▶ [What is required] Repeat the listing below line by line, exactly, leaving its pictures behind.

Dataset content section start

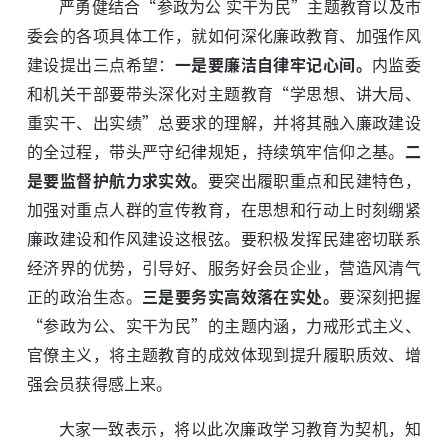
严勇健结合“参政为公 实干为民”主题教育以及市
委会的各项具体工作，就如何深化廉政教育、加强作风
建设提出三点希望：
一是要廉洁自律牢记心间。
内监委
和机关干部要带头深化对主题教育“学思想、讲大局、
重实干、出实绩”总要求的理解，并将其融入廉政建设
的全过程，带头严守纪律规矩，持续筑牢信仰之基。
二
是要监督护航力求实效。
要突出履职重点和民建特色，
加强对重点人群的宣传教育，在思想和行动上时刻绷紧
廉政建设和作风建设这根弦。要积极发挥民建密切联系
经济界的优势，引导好、服务好会员企业，营造风清气
正的政治生态。
三是要务实高效落在实处。
要深刻把握
“参政为公、实干为民”的主题内涵，力戒形式主义、
官僚主义，将主题教育的成效体现到提升履职质效、增
强会员获得感上来。
大家一致表示，将以此次廉政学习教育为契机，知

Dataset content section end

▶ [Answer below]
严勇健结合“参政为公 实干为民”主题教育以及市
委会的各项具体工作，就如何深化廉政教育、加强作风
建设提出三点希望：
一是要廉洁自律牢记心间。
内监委
和机关干部要带头深化对主题教育“学思想、讲大局、
重实干、出实绩”总要求的理解，并将其融入廉政建设
的全过程，带头严守纪律规矩，持续筑牢信仰之基。
二
是要监督护航力求实效。
要突出履职重点和民建特色，
加强对重点人群的宣传教育，在思想和行动上时刻绷紧
廉政建设和作风建设这根弦。要积极发挥民建密切联系
经济界的优势，引导好、服务好会员企业，营造风清气
正的政治生态。
三是要务实高效落在实处。
要深刻把握
“参政为公、实干为民”的主题内涵，力戒形式主义、
官僚主义，将主题教育的成效体现到提升履职质效、增
强会员获得感上来。
大家一致表示，将以此次廉政学习教育为契机，知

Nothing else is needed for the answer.